Narasita – PALU – Aksi demonstrasi di depan kantor Dewan Perwakilan Rakyat Daerah (DPRD) Sulawesi Tengah, Senin (25/08/2024) berakhir ricuh setelah aparat kepolisian terpaksa membubarkan massa yang tetap bertahan hingga melewati batas waktu izin unjuk rasa.

Sejak pukul 11.00 WITA, ratusan massa aksi menggelar demonstrasi dengan membawa berbagai spanduk tuntutan. Mereka menolak sejumlah kebijakan pemerintah yang dinilai tidak berpihak pada masyarakat, antara lain rencana kenaikan tunjangan anggota DPR RI, penyesuaian Nilai Jual Objek Pajak (NJOP) yang berdampak pada Pajak Bumi Bangunan (PBB), serta program makan bergizi gratis yang dianggap tidak relevan dengan kebutuhan masyarakat saat ini.

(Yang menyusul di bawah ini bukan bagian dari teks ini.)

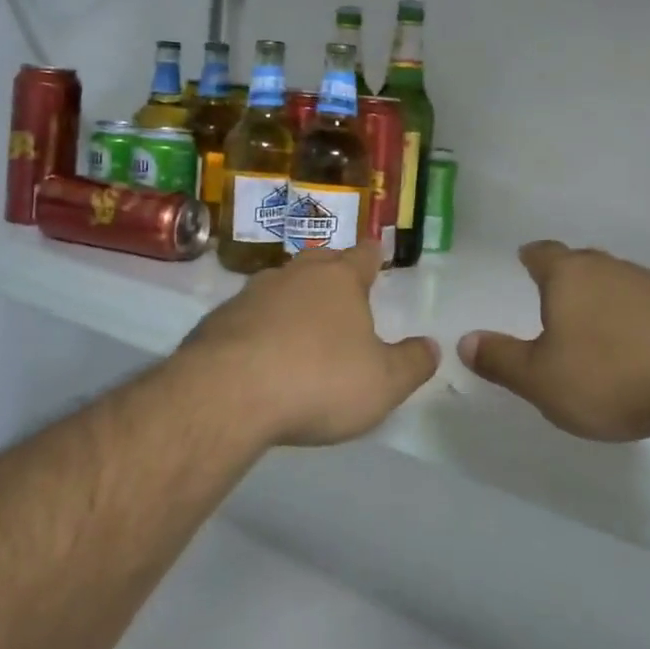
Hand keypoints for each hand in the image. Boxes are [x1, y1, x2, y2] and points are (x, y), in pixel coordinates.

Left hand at [179, 242, 439, 447]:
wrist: (227, 394)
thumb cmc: (318, 381)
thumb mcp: (383, 383)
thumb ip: (413, 363)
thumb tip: (432, 346)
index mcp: (339, 280)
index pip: (363, 255)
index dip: (373, 256)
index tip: (375, 256)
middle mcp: (294, 275)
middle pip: (319, 263)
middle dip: (333, 273)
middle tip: (343, 289)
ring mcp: (251, 294)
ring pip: (280, 285)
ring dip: (293, 299)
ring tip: (302, 323)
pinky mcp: (217, 320)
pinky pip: (248, 315)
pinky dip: (260, 326)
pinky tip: (261, 353)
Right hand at [458, 241, 649, 442]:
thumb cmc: (610, 375)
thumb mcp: (541, 379)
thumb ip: (501, 360)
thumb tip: (465, 341)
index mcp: (570, 277)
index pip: (544, 254)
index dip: (532, 257)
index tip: (526, 258)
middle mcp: (612, 270)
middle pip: (584, 265)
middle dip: (569, 279)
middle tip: (557, 298)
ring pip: (621, 286)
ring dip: (607, 303)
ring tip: (600, 332)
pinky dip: (642, 323)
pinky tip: (645, 352)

Situasi sempat memanas ketika para demonstran memaksa masuk ke dalam gedung DPRD Sulawesi Tengah dengan merusak pagar kantor. Upaya itu berhasil dihalau aparat, namun ketegangan terus berlangsung hingga sore hari.

Menjelang pukul 18.00 WITA, aparat mulai mengambil langkah tegas. Setelah beberapa kali imbauan untuk membubarkan diri tidak digubris, polisi menurunkan pasukan anti huru hara. Massa yang bertahan didorong menjauh dari gerbang DPRD. Polisi kemudian menggunakan water cannon untuk menyemprotkan air ke arah kerumunan, bahkan menembakkan gas air mata untuk memukul mundur demonstran.

Pembubaran dilakukan hingga massa benar-benar menjauh dari titik aksi. Beberapa kelompok demonstran terlihat berlarian ke arah jalan-jalan sekitar gedung DPRD. Meski begitu, aparat memastikan situasi kembali kondusif setelah pembubaran berlangsung.

Aksi di Palu ini menjadi catatan penting atas dinamika hubungan masyarakat dengan wakil rakyat daerah. Tuntutan para demonstran mencerminkan kegelisahan publik terhadap kebijakan yang dianggap hanya menguntungkan segelintir pihak, sementara kebutuhan mendasar masyarakat dinilai belum sepenuhnya terjawab.